▶ [PROVIDED INFORMATION]:
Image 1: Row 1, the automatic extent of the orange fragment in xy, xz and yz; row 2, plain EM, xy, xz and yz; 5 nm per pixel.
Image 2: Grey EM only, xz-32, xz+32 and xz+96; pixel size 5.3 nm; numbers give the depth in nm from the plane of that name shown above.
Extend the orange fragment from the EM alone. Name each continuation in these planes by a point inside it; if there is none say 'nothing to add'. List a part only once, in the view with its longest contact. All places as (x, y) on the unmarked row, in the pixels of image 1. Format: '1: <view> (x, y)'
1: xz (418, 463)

* * *

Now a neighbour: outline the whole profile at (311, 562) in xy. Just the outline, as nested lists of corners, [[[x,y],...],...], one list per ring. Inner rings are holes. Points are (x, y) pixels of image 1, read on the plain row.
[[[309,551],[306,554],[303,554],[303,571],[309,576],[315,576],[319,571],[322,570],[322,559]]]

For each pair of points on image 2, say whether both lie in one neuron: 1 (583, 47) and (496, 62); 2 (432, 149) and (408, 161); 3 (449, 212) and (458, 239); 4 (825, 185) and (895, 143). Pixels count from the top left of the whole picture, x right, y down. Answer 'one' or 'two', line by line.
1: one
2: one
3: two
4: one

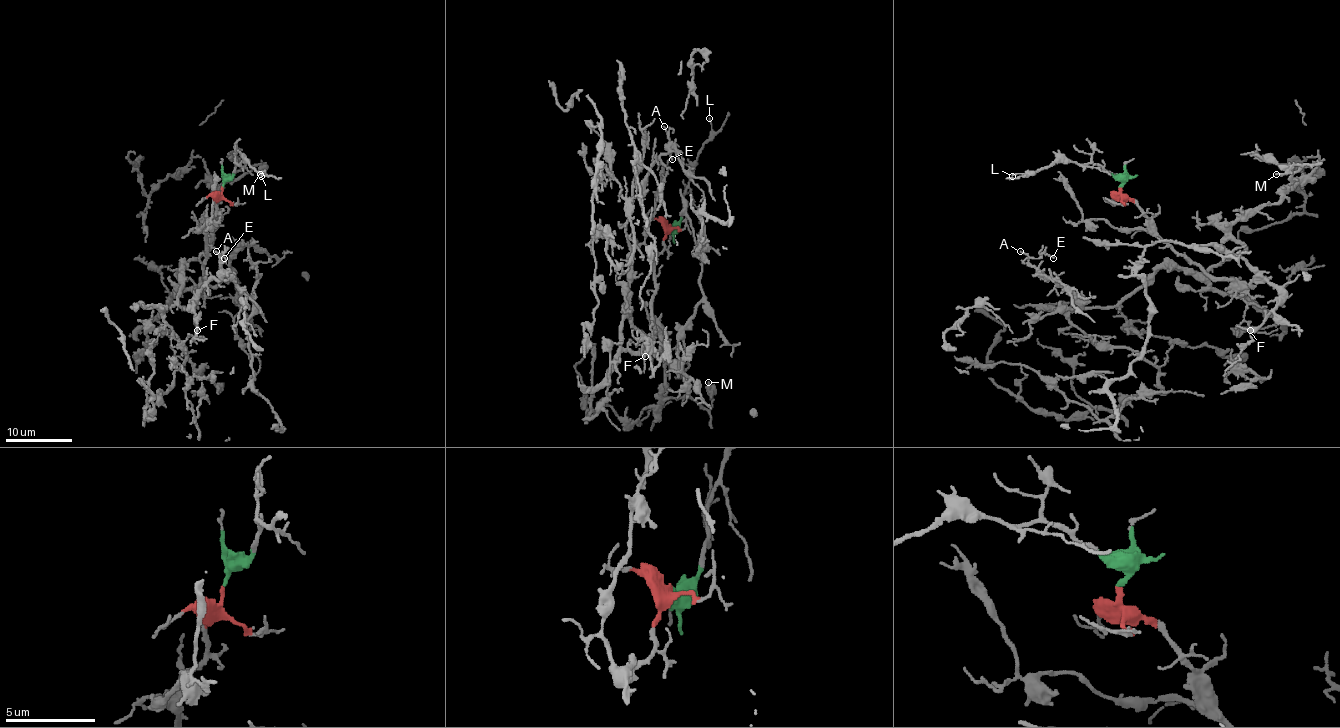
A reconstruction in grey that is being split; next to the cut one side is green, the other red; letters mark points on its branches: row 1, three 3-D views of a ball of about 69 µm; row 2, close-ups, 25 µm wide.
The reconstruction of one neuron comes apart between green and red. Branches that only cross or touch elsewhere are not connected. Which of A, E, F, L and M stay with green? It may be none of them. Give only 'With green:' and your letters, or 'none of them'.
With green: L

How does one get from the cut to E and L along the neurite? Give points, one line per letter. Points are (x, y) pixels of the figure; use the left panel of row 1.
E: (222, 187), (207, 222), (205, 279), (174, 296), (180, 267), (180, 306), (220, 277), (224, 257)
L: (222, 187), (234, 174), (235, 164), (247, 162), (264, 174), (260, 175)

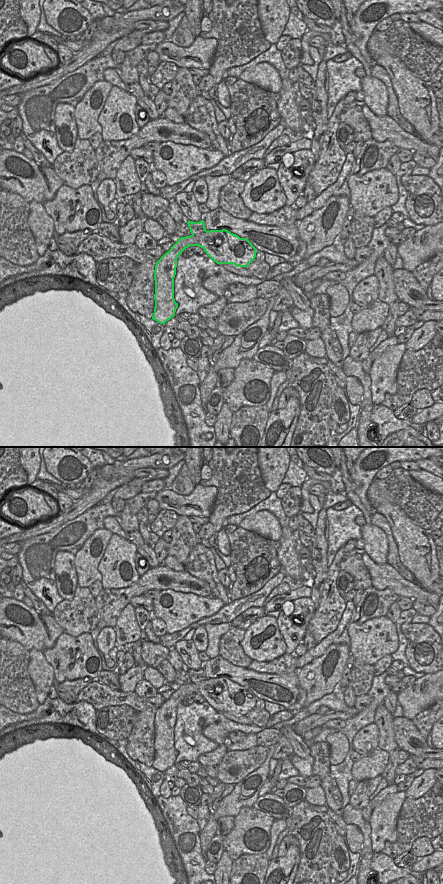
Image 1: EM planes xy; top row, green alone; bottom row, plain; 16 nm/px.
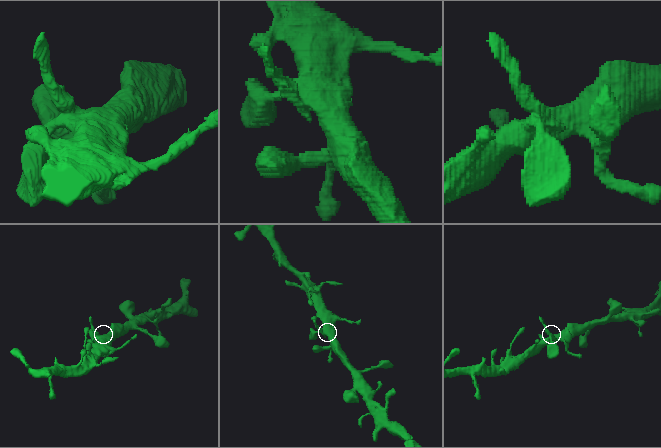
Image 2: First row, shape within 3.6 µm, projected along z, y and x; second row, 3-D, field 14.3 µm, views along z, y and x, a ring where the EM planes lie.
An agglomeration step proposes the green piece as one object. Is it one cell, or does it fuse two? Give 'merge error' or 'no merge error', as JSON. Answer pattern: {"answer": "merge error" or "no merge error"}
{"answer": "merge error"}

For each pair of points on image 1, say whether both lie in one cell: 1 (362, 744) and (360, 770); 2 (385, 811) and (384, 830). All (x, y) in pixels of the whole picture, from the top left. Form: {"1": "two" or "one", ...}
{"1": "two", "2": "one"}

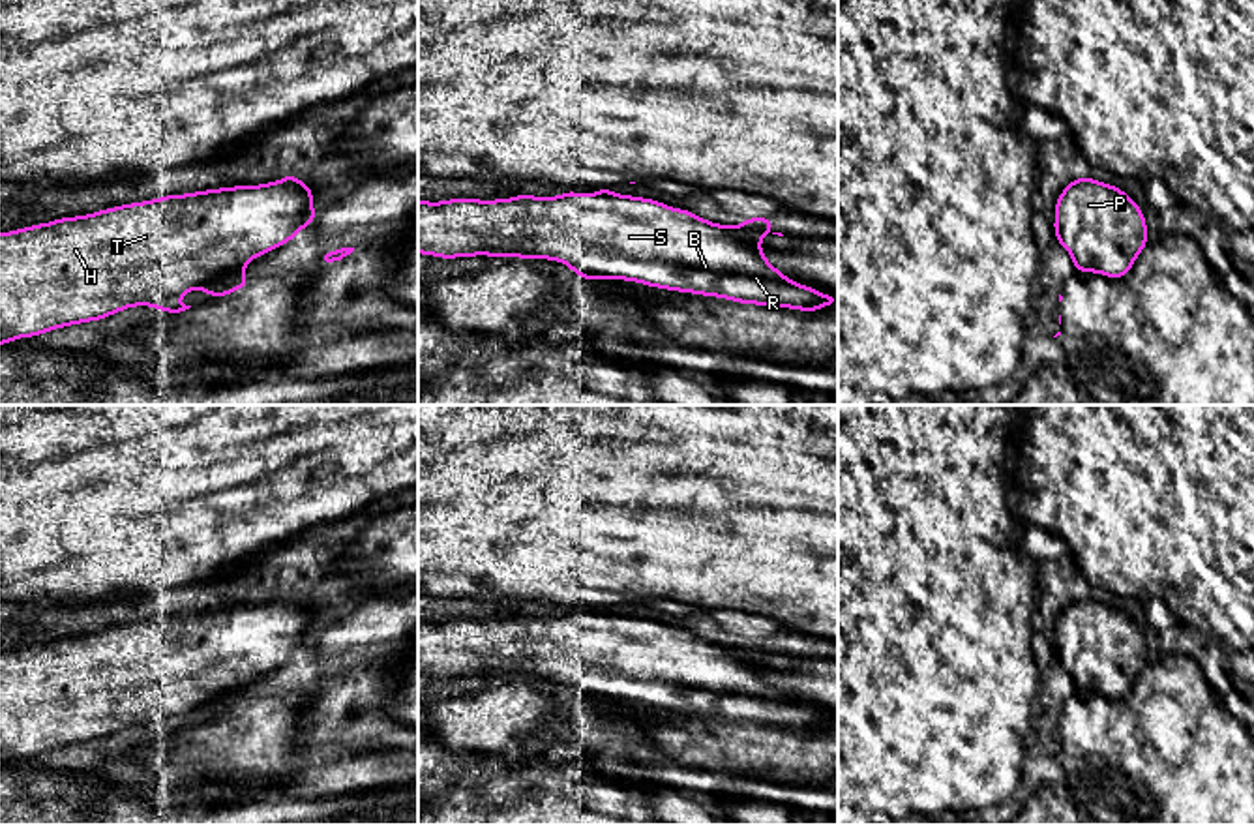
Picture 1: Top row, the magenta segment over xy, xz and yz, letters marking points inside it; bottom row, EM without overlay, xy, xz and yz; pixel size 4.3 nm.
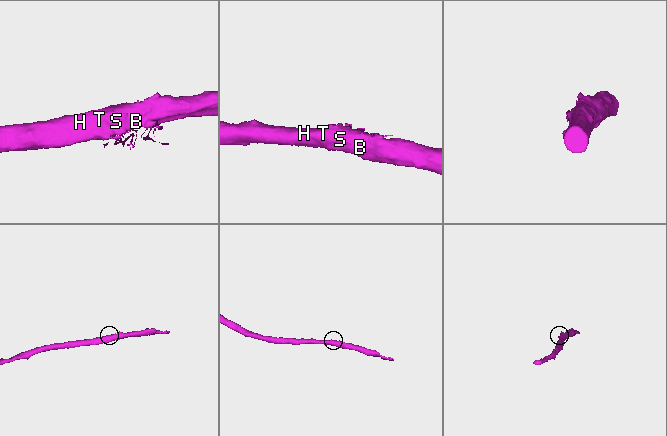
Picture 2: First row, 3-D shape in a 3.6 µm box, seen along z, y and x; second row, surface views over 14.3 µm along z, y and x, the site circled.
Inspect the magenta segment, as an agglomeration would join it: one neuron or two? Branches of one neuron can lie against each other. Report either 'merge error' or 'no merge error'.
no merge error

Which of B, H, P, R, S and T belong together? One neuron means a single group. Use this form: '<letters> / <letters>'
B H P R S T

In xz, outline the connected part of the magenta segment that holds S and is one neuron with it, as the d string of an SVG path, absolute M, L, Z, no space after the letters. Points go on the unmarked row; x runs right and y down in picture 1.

▶ [TRY IT]: For this exercise, output exactly the lines above from the line with "Picture 2: First" to the line with "In xz, outline", counting both, and leave out the rest.

▶ [RESPONSE FOR THIS EXERCISE]:
Picture 2: First row, 3-D shape in a 3.6 µm box, seen along z, y and x; second row, surface views over 14.3 µm along z, y and x, the site circled.
Inspect the magenta segment, as an agglomeration would join it: one neuron or two? Branches of one neuron can lie against each other. Report either 'merge error' or 'no merge error'.
no merge error

Which of B, H, P, R, S and T belong together? One neuron means a single group. Use this form: '<letters> / <letters>'
B H P R S T

In xz, outline the connected part of the magenta segment that holds S and is one neuron with it, as the d string of an SVG path, absolute M, L, Z, no space after the letters. Points go on the unmarked row; x runs right and y down in picture 1.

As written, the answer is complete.